■ Problem statement
Beginning at the line that contains "ring mcp: (1298, 853)", return every remaining line of the data below exactly; return nothing before it.

■ Joint position lists
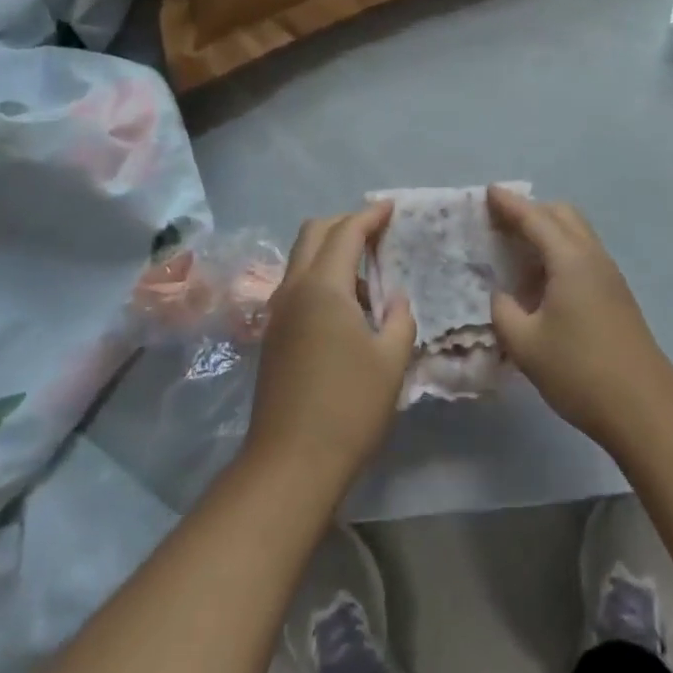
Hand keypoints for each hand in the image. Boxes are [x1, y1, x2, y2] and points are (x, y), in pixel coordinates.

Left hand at [244, 204, 415, 490]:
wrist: (289, 465)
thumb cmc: (348, 407)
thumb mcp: (391, 361)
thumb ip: (399, 318)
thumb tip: (392, 299)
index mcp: (323, 287)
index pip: (346, 232)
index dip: (370, 215)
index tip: (392, 207)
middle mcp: (294, 289)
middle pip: (313, 232)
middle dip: (345, 222)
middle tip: (376, 231)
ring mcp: (278, 312)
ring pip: (301, 257)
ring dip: (331, 249)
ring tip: (366, 272)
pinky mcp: (273, 335)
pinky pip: (297, 284)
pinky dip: (321, 275)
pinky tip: (346, 305)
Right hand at [489, 189, 672, 453]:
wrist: (645, 408)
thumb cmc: (580, 371)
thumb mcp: (526, 345)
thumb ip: (503, 311)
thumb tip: (501, 295)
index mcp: (570, 259)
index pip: (535, 218)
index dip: (509, 204)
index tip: (488, 191)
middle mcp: (592, 256)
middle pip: (561, 214)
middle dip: (531, 211)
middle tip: (500, 223)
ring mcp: (608, 274)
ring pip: (575, 233)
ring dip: (547, 231)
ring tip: (516, 250)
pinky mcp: (615, 294)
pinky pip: (582, 253)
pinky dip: (558, 251)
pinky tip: (541, 281)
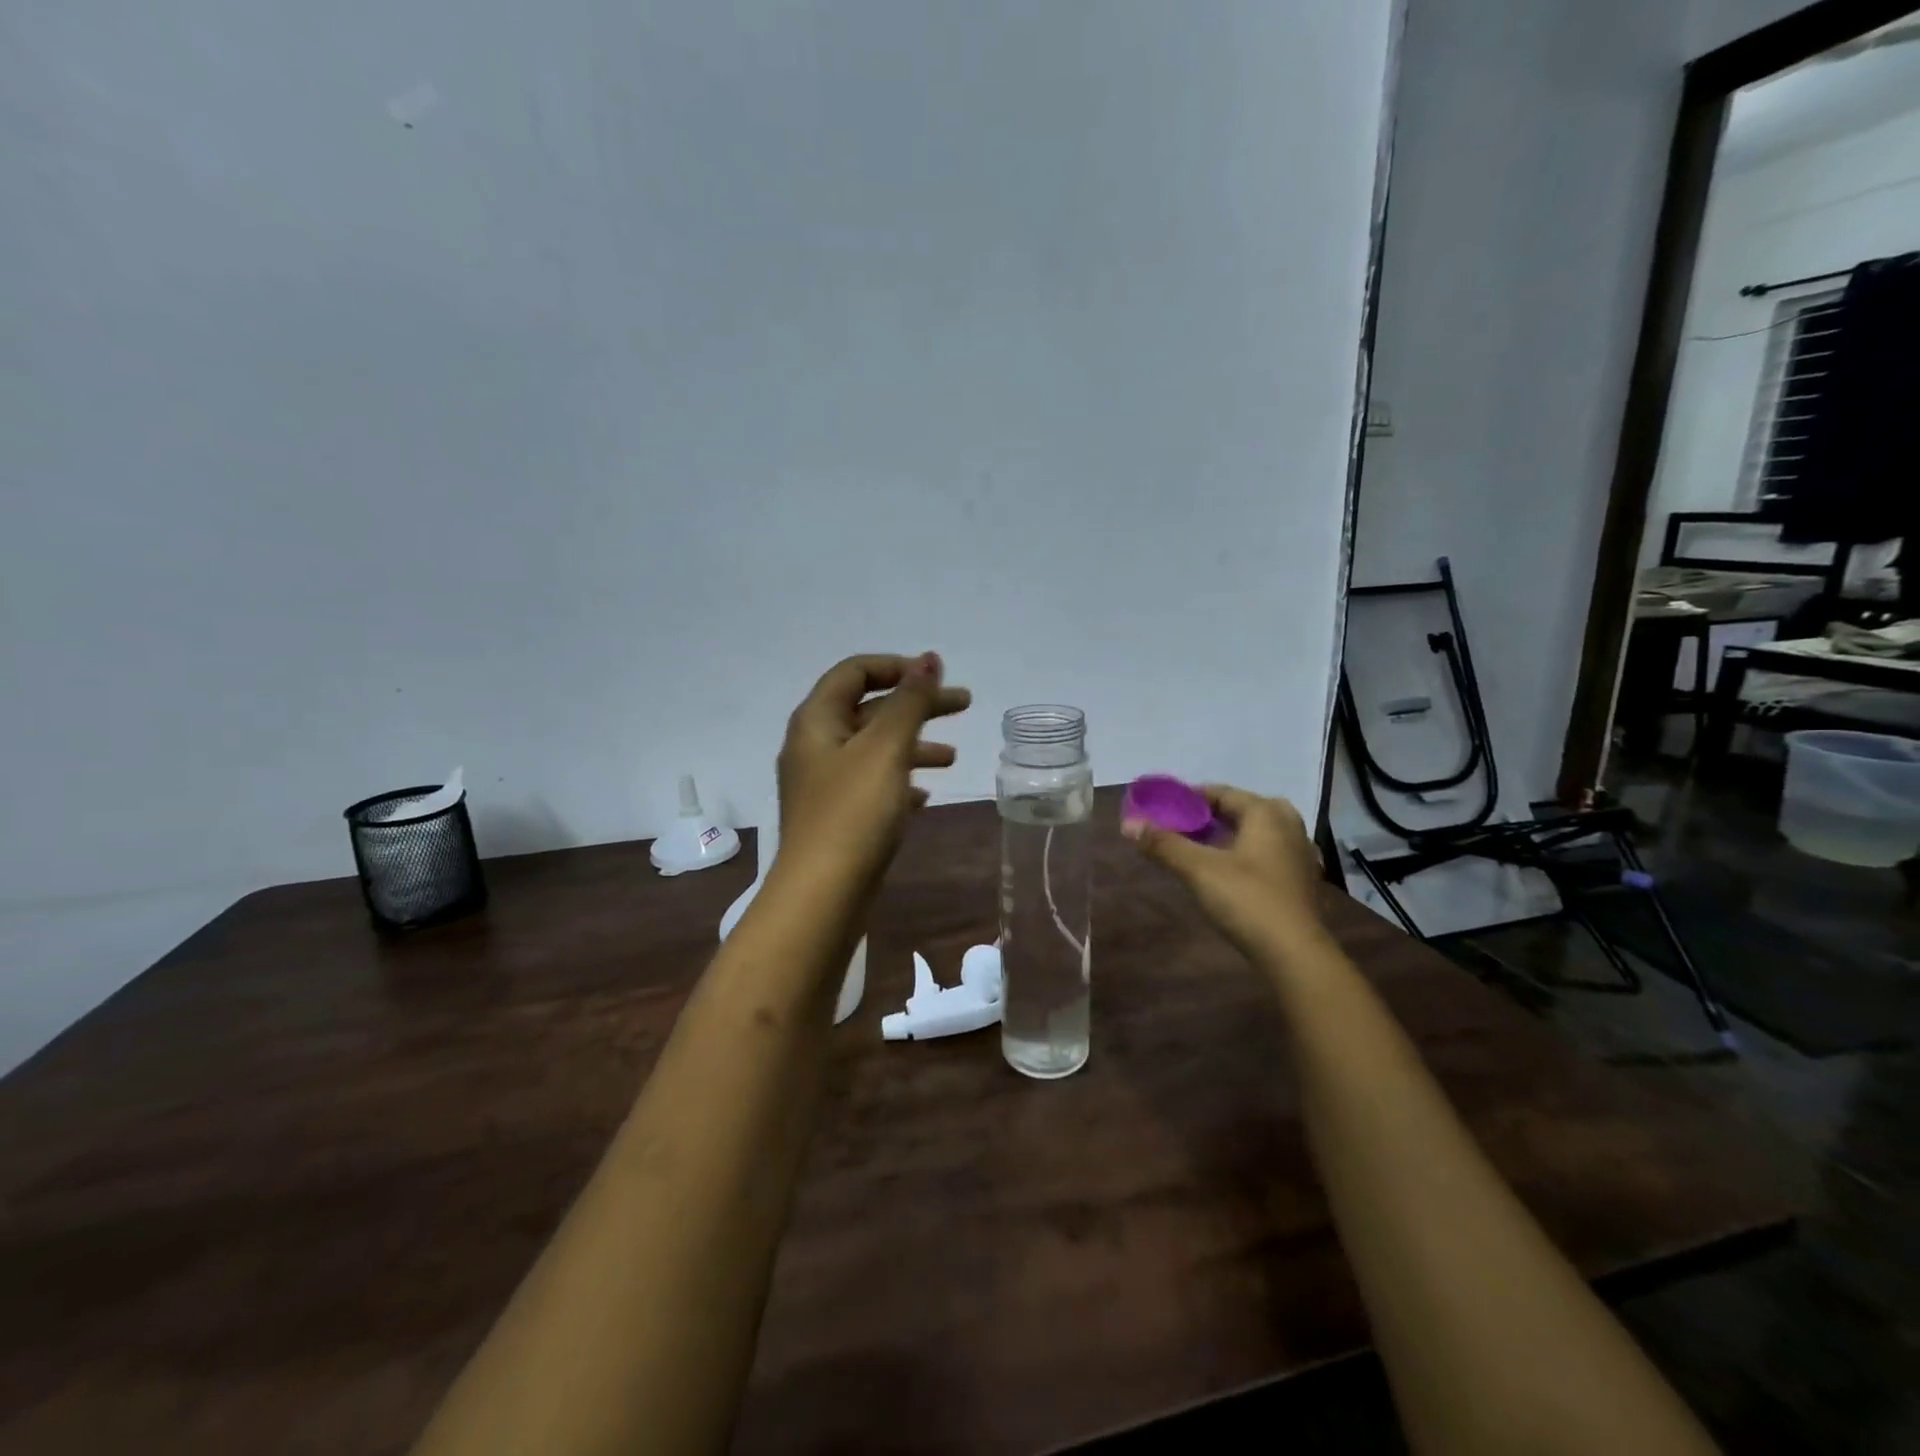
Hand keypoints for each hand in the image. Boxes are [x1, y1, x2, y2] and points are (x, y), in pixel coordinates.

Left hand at [775, 653, 971, 895]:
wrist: (822, 895)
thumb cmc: (854, 813)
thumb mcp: (886, 749)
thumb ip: (909, 701)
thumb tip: (928, 658)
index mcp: (816, 721)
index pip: (854, 672)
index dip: (897, 667)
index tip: (937, 677)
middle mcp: (815, 746)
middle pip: (870, 709)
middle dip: (917, 705)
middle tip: (964, 705)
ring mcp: (824, 784)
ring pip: (874, 749)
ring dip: (913, 745)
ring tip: (952, 758)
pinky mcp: (837, 817)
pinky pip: (872, 785)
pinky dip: (900, 781)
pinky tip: (925, 797)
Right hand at [1123, 785, 1326, 960]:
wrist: (1295, 954)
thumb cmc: (1248, 900)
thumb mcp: (1199, 869)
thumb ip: (1164, 844)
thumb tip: (1129, 824)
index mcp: (1266, 813)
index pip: (1219, 792)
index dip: (1187, 798)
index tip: (1160, 809)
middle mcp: (1287, 824)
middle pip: (1238, 810)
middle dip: (1206, 817)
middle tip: (1176, 828)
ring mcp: (1298, 853)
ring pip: (1253, 833)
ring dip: (1223, 837)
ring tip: (1193, 849)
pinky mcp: (1298, 880)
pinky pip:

■ Result for this exercise
ring mcp: (1298, 853)
ring pip: (1253, 833)
ring dip: (1223, 837)
ring tip: (1193, 849)
pinky mcp: (1298, 880)
pinky pip:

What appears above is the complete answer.